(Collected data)
<<<<

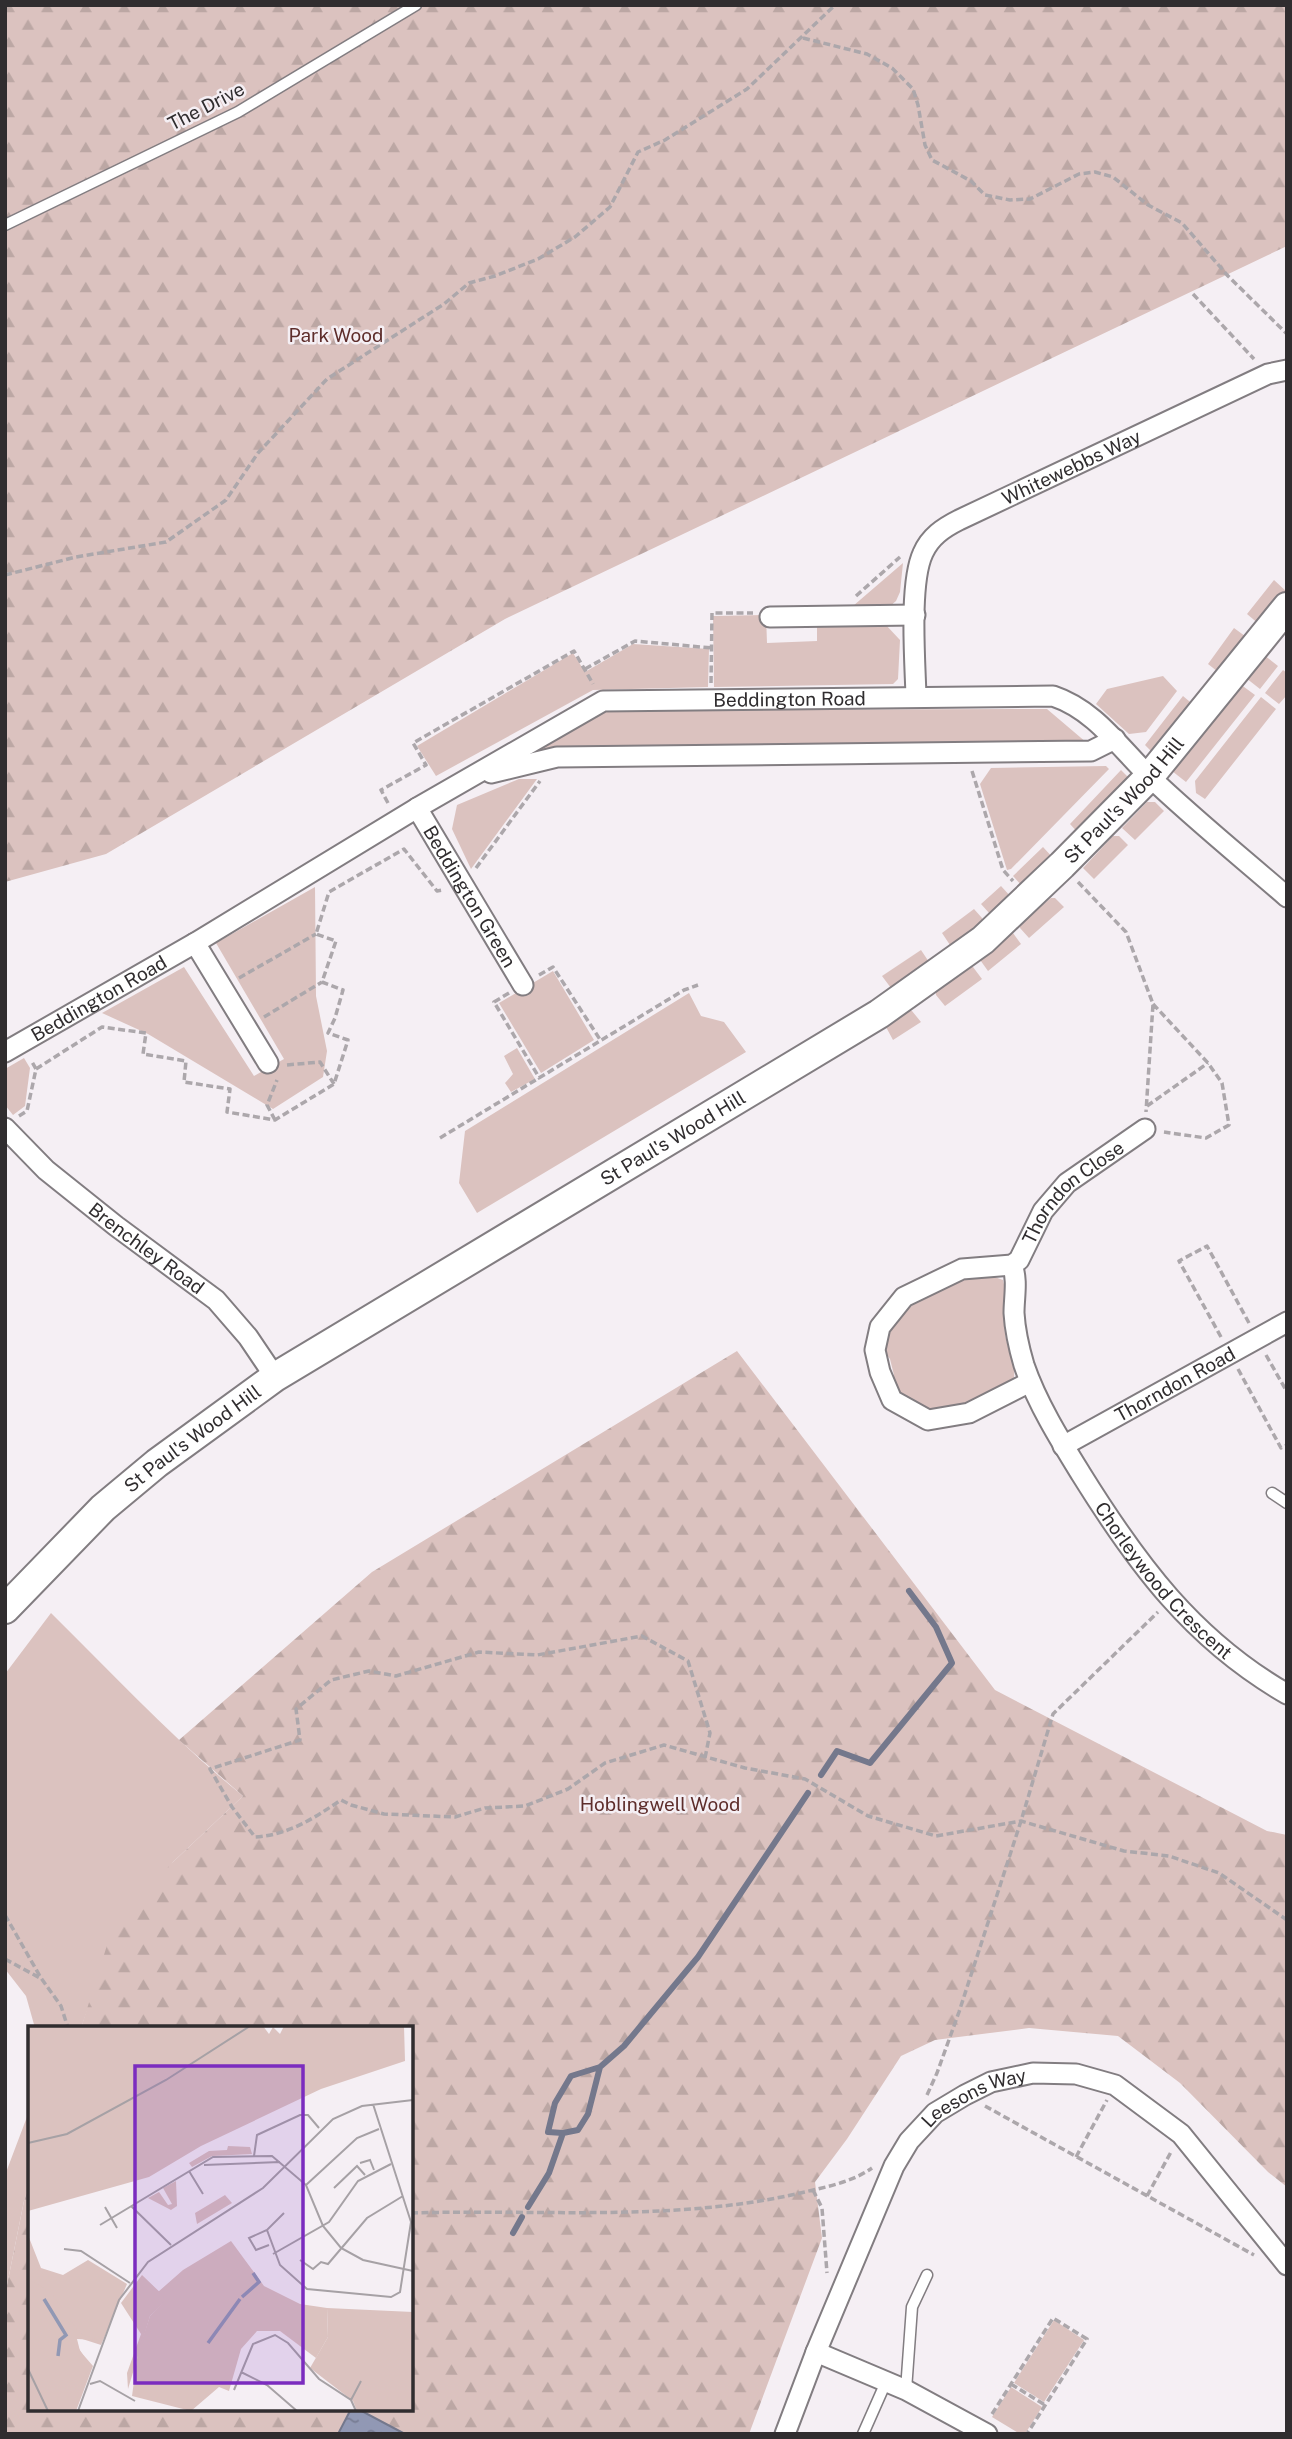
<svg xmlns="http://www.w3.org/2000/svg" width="1292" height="2439" viewBox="0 0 1292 2439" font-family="'Public Sans',sans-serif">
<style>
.green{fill:#dbc2bf}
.forest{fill:url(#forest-firs)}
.water{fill:url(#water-ripples);stroke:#74788c;stroke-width:2}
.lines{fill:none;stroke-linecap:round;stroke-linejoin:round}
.stream{stroke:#74788c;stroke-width:6}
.lane-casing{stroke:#827d81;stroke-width:13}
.street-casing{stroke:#827d81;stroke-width:23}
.secondary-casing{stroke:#827d81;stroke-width:32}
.path{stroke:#aca7ab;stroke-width:3.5;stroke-dasharray:7 3.5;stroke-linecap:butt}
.lane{stroke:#fff;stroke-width:10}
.street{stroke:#fff;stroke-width:19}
.secondary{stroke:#fff;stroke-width:28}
.labels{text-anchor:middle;stroke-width:5;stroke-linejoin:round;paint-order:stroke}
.street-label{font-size:19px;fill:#302d2f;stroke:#f5eff4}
.park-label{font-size:19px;fill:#5e2d2b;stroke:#f5eff4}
.inset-river{fill:none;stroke:#9198b4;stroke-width:3.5}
.inset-road{fill:none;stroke:#a6a1a5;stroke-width:2}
.view{fill:#7b2cbf;fill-opacity:0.15;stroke:#7b2cbf;stroke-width:3.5}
.inset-edge{fill:none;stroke:#302d2f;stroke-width:3.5}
</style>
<defs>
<pattern id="forest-firs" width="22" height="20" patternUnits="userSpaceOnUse" patternTransform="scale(1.75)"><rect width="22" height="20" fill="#dbc2bf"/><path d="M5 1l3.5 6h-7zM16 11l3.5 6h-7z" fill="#bca7a4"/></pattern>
<pattern id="water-ripples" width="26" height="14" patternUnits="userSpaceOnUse" patternTransform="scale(1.75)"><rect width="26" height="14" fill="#9198b4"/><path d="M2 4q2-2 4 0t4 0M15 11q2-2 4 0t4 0" fill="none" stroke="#777c93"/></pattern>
</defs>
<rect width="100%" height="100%" fill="#f5eff4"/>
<!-- green -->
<path class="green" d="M 903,563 L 900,592 L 896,601 L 889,607 L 853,606 Z
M 1274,580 L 1287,592 L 1260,625 L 1247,614 Z
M 766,615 L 767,643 L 817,641 L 817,624 L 885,624 L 900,640 L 898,679 L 893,684 L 714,687 L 713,616 Z
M 1234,628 L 1249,639 L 1222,675 L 1208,664 Z
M 633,644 L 709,649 L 708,687 L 593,690 L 436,776 L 417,746 L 573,653 L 585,672 Z
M 1264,655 L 1278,666 L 1260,689 L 1246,678 Z
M 1283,670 L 1287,673 L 1287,695 L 1279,704 L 1265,693 Z
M 1163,676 L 1177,691 L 1146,732 L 1129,734 L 1096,704 L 1107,689 Z
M 1240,684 L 1255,695 L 1186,782 L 1172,771 Z
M 1183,696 L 1196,707 L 1155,755 L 1145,745 Z
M 1261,697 L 1276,709 L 1205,799 L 1196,793 L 1195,781 Z
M 1047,709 L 1087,743 L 523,755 L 604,710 Z
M 1106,766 L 1109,769 L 1011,869 L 1007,870 L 980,784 L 991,768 Z
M 1121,770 L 1132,781 L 1080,835 L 1070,824 Z
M 519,779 L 537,779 L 471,869 L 452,829 L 457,805 Z
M 1147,802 L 1155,802 L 1164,811 L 1135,840 L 1122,828 Z
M 1113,836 L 1119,836 L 1128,845 L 1094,879 L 1083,868 Z
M 1043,847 L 1055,860 L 1022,886 L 1013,876 Z
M 1001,886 L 1012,898 L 990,914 L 981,904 Z
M 315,887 L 316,996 L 327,1051 L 323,1077 L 273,1109 L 148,1034 L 102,1013 L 184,967 L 254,1076 L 284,1059 L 216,943 Z
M 1051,898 L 1055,898 L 1064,907 L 1029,938 L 1020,928 L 1020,923 Z
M 974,909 L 982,918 L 983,922 L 955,945 L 950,945 L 942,933 Z
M 1008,932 L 1013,933 L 1021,944 L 988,971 L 978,957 Z
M 921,950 L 929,962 L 894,989 L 891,988 L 882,976 Z
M 965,967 L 973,967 L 982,979 L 945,1006 L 936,995 L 936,988 Z
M 553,971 L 594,1040 L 541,1073 L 499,1003 Z
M 689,993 L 701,1016 L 724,1022 L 746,1052 L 477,1213 L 459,1183 L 465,1131 Z
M 906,1009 L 912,1011 L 921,1022 L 893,1040 L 886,1027 L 888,1022 Z
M 517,1048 L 535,1079 L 511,1092 L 505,1083 L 513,1074 L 504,1056 Z
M 24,1058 L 30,1068 L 25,1106 L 13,1115 L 5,1105 L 5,1069 Z
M 989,1275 L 1003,1280 C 1008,1298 1003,1316 1005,1334 C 1007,1348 1016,1363 1014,1377 C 1010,1395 948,1410 931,1414 L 894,1391 L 894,1375 L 890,1359 L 882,1348 L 883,1339 L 909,1301 L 938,1284 Z
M 51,1613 C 114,1675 174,1740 243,1796 L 173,1862 L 94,1991 L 81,2028 L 35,2028 L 26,1996 L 5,1969 L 5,1674 Z
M 30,2109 L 30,2183 L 24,2201 L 5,2295 L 5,2175 Z
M 1054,2320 L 1084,2340 L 1044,2402 L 1014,2383 Z
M 1011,2387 L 1042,2407 L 1025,2434 L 1020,2434 L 992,2417 Z"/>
<!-- forest -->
<path class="forest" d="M 5,5 L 1287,5 L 1287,246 L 505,619 L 106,854 L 5,882 Z
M 737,1351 L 995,1690 L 1267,1831 L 1287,1835 L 1287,2187 L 1268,2172 L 1180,2083 L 1118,2036 L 1029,2028 L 935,2040 L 901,2056 L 847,2139 L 815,2182 L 822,2238 L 749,2434 L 5,2434 L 5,2295 L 24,2201 L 30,2183 L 30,2409 L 411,2409 L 411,2028 L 81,2028 L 114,1923 L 173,1862 L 243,1796 L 179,1740 L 372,1572 Z"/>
<!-- water -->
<path class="water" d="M 351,2409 L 358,2409 L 405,2434 L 338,2434 Z"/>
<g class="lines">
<!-- stream -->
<path class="stream" d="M 821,1775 L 837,1751 L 870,1763 L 952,1663 L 936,1627 L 909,1591
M 600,2067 L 588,2114 L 578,2130 L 563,2133 L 548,2132 L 555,2103 L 571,2076 L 600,2067 L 624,2046 L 698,1957 L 808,1793
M 528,2207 L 549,2173 L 563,2133
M 513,2233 L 522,2217"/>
<!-- lane casing -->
<g class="lane-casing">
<path id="lane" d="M 5,225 L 238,112 L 416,5
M 1272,1493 L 1287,1503
M 906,2390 L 912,2307 L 927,2275
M 863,2434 L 886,2382"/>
</g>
<!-- street casing -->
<g class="street-casing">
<g id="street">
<path d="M 770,617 L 915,615"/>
<path id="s1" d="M 916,696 C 915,661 909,583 923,553 C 930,537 943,528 959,520 L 1268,374 L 1287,370"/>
<path d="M 491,773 L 557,757 L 1091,751 L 1115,739"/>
<path id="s2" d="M 417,808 L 523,985"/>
<path d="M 195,943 L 268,1063"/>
<path id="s3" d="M 5,1052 L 195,943 L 417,808 L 603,701 L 1053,696 C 1095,710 1119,747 1150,777 C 1194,819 1241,857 1287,897"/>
<path id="s4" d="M 5,1128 L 46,1170 L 116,1226 L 216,1300 L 248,1337 L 275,1377"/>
<path id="s5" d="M 1012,1265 C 1018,1280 1014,1297 1014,1313 C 1015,1330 1019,1348 1024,1365 C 1037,1403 1060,1440 1081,1474 C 1137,1564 1193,1640 1287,1694"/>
<path id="s6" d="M 1030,1382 L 969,1413 L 928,1420 L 892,1400 L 880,1372 L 875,1350 L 880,1327 L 904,1297 L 962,1269 L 1012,1265 L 1019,1260 L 1043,1211 L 1067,1183 L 1145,1129"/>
<path id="s7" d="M 1063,1446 L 1287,1322"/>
<path d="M 816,2352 L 906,2390 L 987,2434"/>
<path id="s8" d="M 785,2434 L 816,2352 L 894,2166 L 909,2141 L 935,2113 L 965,2095 L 991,2082 L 1033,2073 L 1076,2074 L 1115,2085 L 1181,2134 L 1287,2265"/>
</g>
</g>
<!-- secondary casing -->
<g class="secondary-casing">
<g id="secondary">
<path id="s9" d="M 5,1609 L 103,1508 L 157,1463 L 275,1377 L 879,1014 L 983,940 L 1062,865 L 1150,776 L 1287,607"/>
</g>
</g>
<!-- path -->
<path class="path" d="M 803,38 L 867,54 L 892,68 L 913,89 L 918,105 L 925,145 L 932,160 L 971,181 L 985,195 L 1010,200 L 1030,199 L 1079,174 L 1095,172 L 1113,177 L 1148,205 L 1182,223 L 1228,276 L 1287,334
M 1193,294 L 1254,359
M 5,575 L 76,557 L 166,542 L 226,500 L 258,453 L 327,379 L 444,304 L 469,283 L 495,276 L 538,259 L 575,237 L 610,207 L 638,152 L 665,140 L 747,89 L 835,5
M 856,596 L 900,557
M 585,669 L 635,641 L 712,648
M 711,683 L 712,613 L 753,613
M 972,771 L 1003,870 L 1013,881
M 388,803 L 381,790 L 426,765 L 413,743 L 574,651 L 593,684
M 476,868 L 540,781
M 1078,882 L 1126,932 L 1153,1004 L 1146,1112
M 539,975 L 553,967 L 601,1041
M 239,978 L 316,934
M 509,993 L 494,1002 L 540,1079
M 1153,1004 L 1208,1063 L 1222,1083 L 1229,1125 L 1206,1138 L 1164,1132
M 264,1017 L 322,982
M 287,1065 L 320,1062 L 334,1084
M 36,1069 L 102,1027 L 146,1033 L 143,1054 L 186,1061 L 184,1082 L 230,1089 L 227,1112 L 275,1120 L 334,1084 L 348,1040 L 328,1033 L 335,1018 L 343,990 L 322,982 L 336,941 L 316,934 L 329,892 L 404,849 L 437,891 L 443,890
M 1147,1106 L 1208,1063
M 19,1116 L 27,1111 L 36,1069 L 31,1060
M 275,1120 L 267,1105 L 277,1080
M 440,1138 L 684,990 L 698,985
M 1221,1337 L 1179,1261 L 1207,1246 L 1249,1323
M 1266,1355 L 1287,1392
M 1238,1369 L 1281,1448 L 1287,1445
M 705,1758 L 710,1733 L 688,1661 L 642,1636 L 537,1655 L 479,1652 L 396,1676 L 369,1671 L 331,1680 L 296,1709 L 300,1740 L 210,1769 L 232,1807 L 255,1837 C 289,1835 314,1818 341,1800 L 351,1805 L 384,1814 L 455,1817 L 485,1808 L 525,1806 L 568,1789 L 605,1763 L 664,1745 L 745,1768 L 805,1779 L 868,1816 L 936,1836 L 1021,1821 L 1124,1851 L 1169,1856 L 1219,1873 L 1287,1920
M 5,1915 L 41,1978 L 61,2006 L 68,2028
M 5,1959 L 40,1978
M 927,2095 L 937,2073 L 959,2012 L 1021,1821 L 1053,1714 L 1158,1612
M 985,2106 L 1254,2255
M 1076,2157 L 1107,2100
M 813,2190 L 822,2208 L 827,2273
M 1147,2196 L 1171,2152
M 411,2213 C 540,2209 670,2222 796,2194 C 821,2188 851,2183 872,2168
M 1011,2384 L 1045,2405
M 992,2414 L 1053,2318 L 1087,2339 L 1027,2434"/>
<!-- lane -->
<use href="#lane" class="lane"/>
<!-- street -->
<use href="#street" class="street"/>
<!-- secondary -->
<use href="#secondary" class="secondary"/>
</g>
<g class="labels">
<!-- street labels -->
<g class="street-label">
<text transform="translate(206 106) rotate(-27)" y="7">The Drive</text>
<text dy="7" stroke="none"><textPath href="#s1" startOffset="318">Whitewebbs Way</textPath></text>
<text dy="7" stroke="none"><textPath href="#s3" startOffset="880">Beddington Road</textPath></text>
<text dy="7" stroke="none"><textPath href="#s9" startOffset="1388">St Paul's Wood Hill</textPath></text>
<text dy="7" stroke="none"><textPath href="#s2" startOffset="103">Beddington Green</textPath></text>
<text dy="7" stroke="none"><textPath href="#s3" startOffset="108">Beddington Road</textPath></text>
<text dy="7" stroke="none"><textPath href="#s9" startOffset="821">St Paul's Wood Hill</textPath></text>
<text dy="7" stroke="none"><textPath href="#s6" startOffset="478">Thorndon Close</textPath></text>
<text dy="7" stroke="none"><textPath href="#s4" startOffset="186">Brenchley Road</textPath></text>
<text dy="7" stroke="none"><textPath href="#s7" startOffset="128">Thorndon Road</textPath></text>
<text dy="7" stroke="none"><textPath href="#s9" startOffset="254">St Paul's Wood Hill</textPath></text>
<text dy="7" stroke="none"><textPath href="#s5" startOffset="360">Chorleywood Crescent</textPath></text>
<text dy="7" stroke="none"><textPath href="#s8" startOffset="399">Leesons Way</textPath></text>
</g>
<!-- park labels -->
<g class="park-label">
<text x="336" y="342">Park Wood</text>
<text x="660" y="1811">Hoblingwell Wood</text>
</g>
</g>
<!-- overview -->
<g transform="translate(28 2026)">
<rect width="385" height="385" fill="#f5eff4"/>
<path d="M 200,120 L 222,121 L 224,128 L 184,130 L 164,141 L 161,137 L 181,125 L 199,124 ZM 148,155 L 149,180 L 143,184 L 120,172 L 131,166 L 140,179 L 144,178 L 135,162 ZM 197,169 L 204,177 L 169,198 L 167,187 ZM 0,209 L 13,242 L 35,249 L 60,234 L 99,258 L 73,319 L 42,309 L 61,338 L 0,341 ZM 114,249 L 139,273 L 122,290 L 100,363 L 99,347 L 113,308 L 93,277 ZM 299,282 L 385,286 L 385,385 L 329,385 L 325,375 L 282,342 L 300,311 Z" fill="#dbc2bf"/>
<path d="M 0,0 L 235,0 L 241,8 L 245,1 L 252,8 L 256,0 L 376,0 L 377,35 L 293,63 L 173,120 L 121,151 L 0,185 ZM 203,215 L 236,260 L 272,278 L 299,282 L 300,311 L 288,332 L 252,305 L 229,305 L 213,323 L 201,365 L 191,361 L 163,385 L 104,370 L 110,326 L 122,290 L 138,273 L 130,266 L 155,244 ZM 0,224 L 7,257 L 23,266 L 51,307 L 70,314 L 49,313 L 52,325 L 65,340 L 48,385 L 0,385 Z" fill="#dbc2bf"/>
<path class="inset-river" d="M 214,271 L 231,256 L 225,247M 16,273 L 38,309 L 32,314 L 30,330M 180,317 L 212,273"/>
<path class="inset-road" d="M 0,117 L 39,108 L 138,54 L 222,0M 226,130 L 229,109 L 272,89 L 280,89 L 291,102M 332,137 L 342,134 L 346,144M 176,139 L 252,136M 161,145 L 175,168M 278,159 L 329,112 L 351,103M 306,162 L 329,140 L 337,149M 103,180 L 143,219M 77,181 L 89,202M 72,199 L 185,131 L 244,130 L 278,159 L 295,200 L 313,222 L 335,234 L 385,245M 239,204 L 252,239 L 279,263 L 363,271 L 372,266 L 383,196 L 345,78M 241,219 L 228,224 L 221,212 L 239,204 L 256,187M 36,223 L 53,225 L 102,257M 245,228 L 301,196 L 330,155 L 363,138M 272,234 L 285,243 L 293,236 L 300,238 L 339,192 L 375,170M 0,343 L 20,385M 213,346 L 239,359 L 269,385M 62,358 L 72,355 L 107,375M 206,364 L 225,318 L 247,309 L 260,317 L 291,353 L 323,374 L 328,385M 323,374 L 333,355M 50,385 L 91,274 L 120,236 L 235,162 L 305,93 L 334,80 L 385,74"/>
<path class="view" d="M 107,40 L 275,40 L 275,357 L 107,357 Z"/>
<rect width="385" height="385" class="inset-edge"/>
</g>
<!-- border -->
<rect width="1292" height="2439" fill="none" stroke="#302d2f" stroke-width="14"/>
</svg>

>>>>

Working through the records, copy each line in which the word "linecap" appears.

● RESPONSE FOR THIS EXERCISE:
.lines{fill:none;stroke-linecap:round;stroke-linejoin:round}
.path{stroke:#aca7ab;stroke-width:3.5;stroke-dasharray:7 3.5;stroke-linecap:butt}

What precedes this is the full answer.